Im digitalen Zeitalter ist das Online Marketing für jedes Unternehmen, das seine Zielkunden erreichen will, zu einem unverzichtbaren Instrument geworden. Die Ausarbeitung erfolgreicher Kampagnen und die Messung ihrer Wirksamkeit sind integrale Bestandteile einer wirksamen Strategie – KPIs spielen hier eine entscheidende Rolle, da sie Unternehmen dabei helfen, den Fortschritt dieser Maßnahmen zu verfolgen und zu bewerten, wie erfolgreich sie waren!

Im Allgemeinen gibt es vier verschiedene KPI-Kategorien: Akquisitions-KPIs, Aktivierungs-KPIs, Retentions-KPIs und Referral-KPIs. Jedes Unternehmen hat aber seine eigenen Ziele und Anforderungen, was bedeutet, dass es keinen einheitlichen Leistungsindikator (KPI) gibt. Um die besten Ergebnisse mit Deinen Online-Marketing-Aktivitäten zu erzielen, musst Du KPIs definieren, die sowohl auf Deine Branche als auch auf Deine geschäftlichen Anforderungen zugeschnitten sind.

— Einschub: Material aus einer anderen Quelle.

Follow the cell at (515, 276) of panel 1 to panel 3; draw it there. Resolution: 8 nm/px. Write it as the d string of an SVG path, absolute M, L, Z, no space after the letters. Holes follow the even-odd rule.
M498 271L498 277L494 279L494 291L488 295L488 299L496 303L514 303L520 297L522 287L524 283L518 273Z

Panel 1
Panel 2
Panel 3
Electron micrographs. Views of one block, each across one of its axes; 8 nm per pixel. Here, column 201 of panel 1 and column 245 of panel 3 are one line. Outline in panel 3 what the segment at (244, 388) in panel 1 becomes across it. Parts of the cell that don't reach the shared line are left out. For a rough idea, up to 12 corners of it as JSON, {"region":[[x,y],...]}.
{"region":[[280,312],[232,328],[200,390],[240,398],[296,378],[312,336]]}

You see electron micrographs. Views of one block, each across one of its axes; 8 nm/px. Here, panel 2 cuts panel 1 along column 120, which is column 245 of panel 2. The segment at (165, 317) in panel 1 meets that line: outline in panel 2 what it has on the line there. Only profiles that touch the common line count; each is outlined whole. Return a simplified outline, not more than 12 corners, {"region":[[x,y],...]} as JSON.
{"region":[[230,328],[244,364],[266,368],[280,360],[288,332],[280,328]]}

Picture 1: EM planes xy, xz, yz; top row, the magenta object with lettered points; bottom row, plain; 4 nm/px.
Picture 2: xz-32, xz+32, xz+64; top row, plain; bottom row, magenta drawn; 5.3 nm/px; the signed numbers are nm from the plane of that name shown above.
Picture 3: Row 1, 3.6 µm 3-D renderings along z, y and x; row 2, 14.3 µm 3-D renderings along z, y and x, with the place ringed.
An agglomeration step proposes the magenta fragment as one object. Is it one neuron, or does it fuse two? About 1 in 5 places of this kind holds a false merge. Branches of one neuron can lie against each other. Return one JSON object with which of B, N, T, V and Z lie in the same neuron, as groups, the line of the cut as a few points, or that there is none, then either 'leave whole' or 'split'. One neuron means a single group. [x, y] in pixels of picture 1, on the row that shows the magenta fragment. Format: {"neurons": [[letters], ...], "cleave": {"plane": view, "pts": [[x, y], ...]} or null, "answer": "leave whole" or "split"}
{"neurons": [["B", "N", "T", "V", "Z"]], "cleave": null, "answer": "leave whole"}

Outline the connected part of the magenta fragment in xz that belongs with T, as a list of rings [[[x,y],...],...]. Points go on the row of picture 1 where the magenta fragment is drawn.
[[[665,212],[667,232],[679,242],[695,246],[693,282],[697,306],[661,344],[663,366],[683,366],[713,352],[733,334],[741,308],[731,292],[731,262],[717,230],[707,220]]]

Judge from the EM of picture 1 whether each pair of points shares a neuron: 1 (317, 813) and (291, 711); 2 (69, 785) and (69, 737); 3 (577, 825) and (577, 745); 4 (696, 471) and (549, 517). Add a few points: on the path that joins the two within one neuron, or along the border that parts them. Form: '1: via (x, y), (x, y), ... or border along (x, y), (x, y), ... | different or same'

Bei der Analyse von KPIs gibt es eine Reihe von Tools, die Dich bei der Verfolgung und Messung der Leistung unterstützen. Sprinklr, Dasheroo und SimpleKPI sind drei solcher Plattformen, die detaillierte Analysen für verschiedene Kanäle bieten. Wenn Du diese Tools richtig einsetzt, können sie helfen ein klares Bild davon zu bekommen, wie sich Deine Online Kampagnen auf Deine Geschäftsziele ausgewirkt haben.